A case of sarcoidal type of necrobiosis lipoidica

Abstract

Necrobiosis lipoidica (NL) is an idiopathic disorder usually presented with sharply demarcated yellowish to brownish patch on the extensor surface of lower legs. Histologically, it was characterized by palisading necrobiotic granuloma with a surrounding infiltrate of lymphocytes and histiocytes. Sarcoidal type of NL was a rare histologic variant of NL and it was characterized by a naked epithelioid granuloma with minimal necrobiosis. A 53-year-old woman presented with a 2-year history of confluented brownish macules and patches with yellowish crust and ulceration in both lower leg. Skin lesions were distributed dominantly on the extensor surface of lower legs. She did not complain of any subjective symptoms and did not have any underlying disease including diabetes mellitus.

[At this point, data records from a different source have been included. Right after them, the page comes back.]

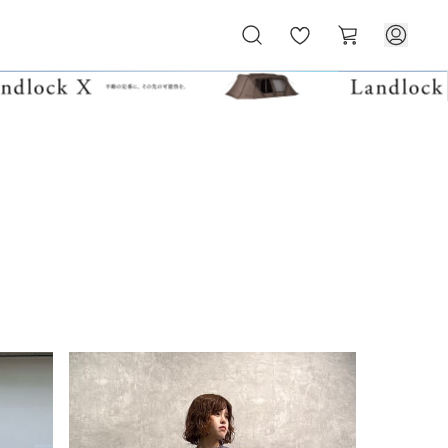
お
カ
気
ー
に
ト
入
り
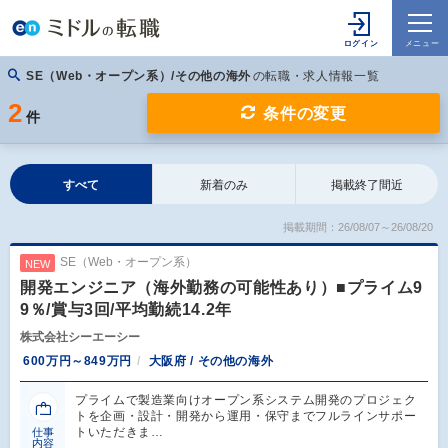
SE（Web・オープン系）/その他の海外
の転職・求人情報一覧
2
条件の変更
件
すべて
新着のみ
掲載終了間近
掲載期間：26/08/07～26/08/20
SE（Web・オープン系）
NEW
開発エンジニア（海外勤務の可能性あり）■プライム9
9％/賞与3回/平均勤続14.2年
株式会社シーエーシー
600万円～849万円
大阪府 / その他の海外
プライムで製造業向けオープン系システム開発のプロジェク
トを企画・設計・開発から運用・保守までフルラインサポー
トいただきま…
仕事
内容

Histologic evaluation from macular lesion and crusted lesion of right lower leg showed mild hyperkeratosis, loss of rete ridge and palisading granuloma parallel to epidermis from upper dermis to subcutaneous layer. Granuloma was composed of epithelioid cells with multinucleated giant cell, few lymphocyte and central necrobiosis and reticulum stain revealed a few reticulum fibers surrounding the granulomas, which was consistent with histologic features of granuloma in sarcoidosis. Chest X-ray and serum angiotensin converting enzyme (47 U/mL) showed nonspecific findings, which suggested no evidence of systemic sarcoidosis. From these findings, she was diagnosed with sarcoidal type of NL and the skin lesion showed improvement with systemic steroid. Herein, we report an interesting case of sarcoidal type of NL, which has rarely been reported in dermatologic literatures.